Completeness in volunteered geographical information – the evolution of OpenStreetMap coverage (2008-2009)
13 August, 2010
The Journal of Spatial Information Science (JOSIS) is a new open access journal in GIScience, edited by Matt Duckham, Jörg-Rüdiger Sack, and Michael Worboys. In addition, the journal adopted an open peer review process, so readers are invited to comment on a paper while it goes through the formal peer review process. So this seem to be the most natural outlet for a new paper that analyses the completeness of OpenStreetMap over 18 months – March 2008 to October 2009. The paper was written in collaboration with Claire Ellul. The abstract of the paper provided below, and you are very welcome to comment on the paper on JOSIS forum that is dedicated to it, where you can also download it.
Abstract: The ability of lay people to collect and share geographical information has increased markedly over the past 5 years as results of the maturation of web and location technologies. This ability has led to a rapid growth in Volunteered Geographical Information (VGI) applications. One of the leading examples of this phenomenon is the OpenStreetMap project, which started in the summer of 2004 in London, England. This paper reports on the development of the project over the period March 2008 to October 2009 by focusing on the completeness of coverage in England. The methodology that is used to evaluate the completeness is comparison of the OpenStreetMap dataset to the Ordnance Survey dataset Meridian 2. The analysis evaluates the coverage in terms of physical coverage (how much area is covered), followed by estimation of the percentage of England population which is covered by completed OpenStreetMap data and finally by using the Index of Deprivation 2007 to gauge socio-economic aspects of OpenStreetMap activity. The analysis shows that within 5 years of project initiation, OpenStreetMap already covers 65% of the area of England, although when details such as street names are taken into consideration, the coverage is closer to 25%. Significantly, this 25% of England’s area covers 45% of its population. There is also a clear bias in data collection practices – more affluent areas and urban locations are better covered than deprived or rural locations. The implications of these outcomes to studies of volunteered geographical information are discussed towards the end of the paper.

□ □ □

Can you print the post above on OpenStreetMap coverage in England in full, word for word?

□ □ □

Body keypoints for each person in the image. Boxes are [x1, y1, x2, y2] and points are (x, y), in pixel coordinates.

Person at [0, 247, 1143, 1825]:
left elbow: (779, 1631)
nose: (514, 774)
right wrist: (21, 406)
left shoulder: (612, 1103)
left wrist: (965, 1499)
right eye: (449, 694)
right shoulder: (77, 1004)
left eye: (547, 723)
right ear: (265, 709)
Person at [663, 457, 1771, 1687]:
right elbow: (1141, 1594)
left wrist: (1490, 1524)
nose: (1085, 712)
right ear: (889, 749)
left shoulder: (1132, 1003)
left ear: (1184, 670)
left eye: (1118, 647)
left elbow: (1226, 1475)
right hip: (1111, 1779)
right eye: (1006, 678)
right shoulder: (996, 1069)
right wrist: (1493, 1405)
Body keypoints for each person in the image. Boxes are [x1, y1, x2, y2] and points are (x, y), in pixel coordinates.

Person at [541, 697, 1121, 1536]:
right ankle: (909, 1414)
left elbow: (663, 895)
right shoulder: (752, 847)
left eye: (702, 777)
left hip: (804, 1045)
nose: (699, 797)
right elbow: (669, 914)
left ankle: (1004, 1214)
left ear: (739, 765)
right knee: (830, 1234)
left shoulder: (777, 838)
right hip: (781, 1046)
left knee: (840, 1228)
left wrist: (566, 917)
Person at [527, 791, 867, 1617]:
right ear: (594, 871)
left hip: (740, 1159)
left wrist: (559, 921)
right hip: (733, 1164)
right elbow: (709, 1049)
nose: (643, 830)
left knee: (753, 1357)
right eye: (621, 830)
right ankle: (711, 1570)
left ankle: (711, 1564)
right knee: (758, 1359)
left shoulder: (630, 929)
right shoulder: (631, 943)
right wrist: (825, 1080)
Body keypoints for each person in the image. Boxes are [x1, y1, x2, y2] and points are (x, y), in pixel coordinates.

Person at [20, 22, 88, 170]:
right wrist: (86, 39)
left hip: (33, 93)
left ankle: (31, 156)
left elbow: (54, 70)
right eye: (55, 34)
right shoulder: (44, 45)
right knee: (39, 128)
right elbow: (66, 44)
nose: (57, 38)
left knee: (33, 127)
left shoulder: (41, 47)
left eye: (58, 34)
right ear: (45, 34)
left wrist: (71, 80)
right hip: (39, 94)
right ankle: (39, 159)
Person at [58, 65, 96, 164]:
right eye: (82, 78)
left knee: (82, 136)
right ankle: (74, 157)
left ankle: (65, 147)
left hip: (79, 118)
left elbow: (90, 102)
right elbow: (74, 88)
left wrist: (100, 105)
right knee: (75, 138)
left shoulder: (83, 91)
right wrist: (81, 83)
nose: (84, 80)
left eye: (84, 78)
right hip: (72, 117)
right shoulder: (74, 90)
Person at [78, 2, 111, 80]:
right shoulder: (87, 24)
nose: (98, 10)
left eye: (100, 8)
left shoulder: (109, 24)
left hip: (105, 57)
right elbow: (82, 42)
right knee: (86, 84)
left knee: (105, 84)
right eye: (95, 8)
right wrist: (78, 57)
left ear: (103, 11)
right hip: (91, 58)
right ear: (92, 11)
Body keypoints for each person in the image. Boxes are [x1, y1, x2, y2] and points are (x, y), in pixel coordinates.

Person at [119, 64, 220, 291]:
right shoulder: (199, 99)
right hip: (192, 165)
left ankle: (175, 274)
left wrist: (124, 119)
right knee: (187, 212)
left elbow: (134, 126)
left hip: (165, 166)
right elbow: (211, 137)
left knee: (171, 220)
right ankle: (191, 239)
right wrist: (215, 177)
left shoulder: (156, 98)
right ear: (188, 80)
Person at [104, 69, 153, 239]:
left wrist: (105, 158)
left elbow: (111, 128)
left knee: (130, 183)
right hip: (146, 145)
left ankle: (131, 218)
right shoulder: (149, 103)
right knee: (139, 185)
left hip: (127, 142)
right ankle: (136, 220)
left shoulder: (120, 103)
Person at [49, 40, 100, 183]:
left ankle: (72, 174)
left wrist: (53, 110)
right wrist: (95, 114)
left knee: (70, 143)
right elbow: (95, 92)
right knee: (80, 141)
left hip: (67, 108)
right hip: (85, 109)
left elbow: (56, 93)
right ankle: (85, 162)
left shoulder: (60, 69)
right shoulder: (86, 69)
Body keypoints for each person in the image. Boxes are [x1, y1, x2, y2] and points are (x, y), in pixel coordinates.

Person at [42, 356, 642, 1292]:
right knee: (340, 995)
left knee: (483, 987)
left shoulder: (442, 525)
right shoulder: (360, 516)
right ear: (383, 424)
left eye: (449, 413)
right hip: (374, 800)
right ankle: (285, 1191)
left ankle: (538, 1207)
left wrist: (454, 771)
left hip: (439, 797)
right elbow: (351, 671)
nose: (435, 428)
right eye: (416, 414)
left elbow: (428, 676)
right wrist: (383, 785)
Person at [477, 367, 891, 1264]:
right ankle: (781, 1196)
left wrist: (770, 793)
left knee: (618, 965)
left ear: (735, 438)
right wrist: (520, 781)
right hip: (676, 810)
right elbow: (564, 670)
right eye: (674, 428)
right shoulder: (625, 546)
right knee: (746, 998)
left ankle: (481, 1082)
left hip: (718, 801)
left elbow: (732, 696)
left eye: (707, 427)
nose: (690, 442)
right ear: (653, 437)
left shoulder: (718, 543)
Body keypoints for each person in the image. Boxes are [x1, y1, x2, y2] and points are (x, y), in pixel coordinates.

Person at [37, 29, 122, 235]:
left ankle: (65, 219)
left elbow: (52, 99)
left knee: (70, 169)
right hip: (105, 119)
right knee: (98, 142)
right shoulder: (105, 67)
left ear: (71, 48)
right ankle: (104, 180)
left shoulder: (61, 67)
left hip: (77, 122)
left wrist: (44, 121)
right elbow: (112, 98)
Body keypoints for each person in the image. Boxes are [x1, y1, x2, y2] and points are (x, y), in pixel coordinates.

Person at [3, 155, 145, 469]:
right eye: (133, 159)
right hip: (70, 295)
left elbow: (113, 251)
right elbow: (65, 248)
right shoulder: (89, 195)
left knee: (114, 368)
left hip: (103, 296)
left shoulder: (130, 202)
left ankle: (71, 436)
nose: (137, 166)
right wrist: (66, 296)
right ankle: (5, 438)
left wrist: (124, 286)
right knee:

□ □ □

• Completed task
Completeness in volunteered geographical information – the evolution of OpenStreetMap coverage (2008-2009)
13 August, 2010
The Journal of Spatial Information Science (JOSIS) is a new open access journal in GIScience, edited by Matt Duckham, Jörg-Rüdiger Sack, and Michael Worboys. In addition, the journal adopted an open peer review process, so readers are invited to comment on a paper while it goes through the formal peer review process. So this seem to be the most natural outlet for a new paper that analyses the completeness of OpenStreetMap over 18 months – March 2008 to October 2009. The paper was written in collaboration with Claire Ellul. The abstract of the paper provided below, and you are very welcome to comment on the paper on JOSIS forum that is dedicated to it, where you can also download it.
Abstract: The ability of lay people to collect and share geographical information has increased markedly over the past 5 years as results of the maturation of web and location technologies. This ability has led to a rapid growth in Volunteered Geographical Information (VGI) applications. One of the leading examples of this phenomenon is the OpenStreetMap project, which started in the summer of 2004 in London, England. This paper reports on the development of the project over the period March 2008 to October 2009 by focusing on the completeness of coverage in England. The methodology that is used to evaluate the completeness is comparison of the OpenStreetMap dataset to the Ordnance Survey dataset Meridian 2. The analysis evaluates the coverage in terms of physical coverage (how much area is covered), followed by estimation of the percentage of England population which is covered by completed OpenStreetMap data and finally by using the Index of Deprivation 2007 to gauge socio-economic aspects of OpenStreetMap activity. The analysis shows that within 5 years of project initiation, OpenStreetMap already covers 65% of the area of England, although when details such as street names are taken into consideration, the coverage is closer to 25%. Significantly, this 25% of England’s area covers 45% of its population. There is also a clear bias in data collection practices – more affluent areas and urban locations are better covered than deprived or rural locations. The implications of these outcomes to studies of volunteered geographical information are discussed towards the end of the paper.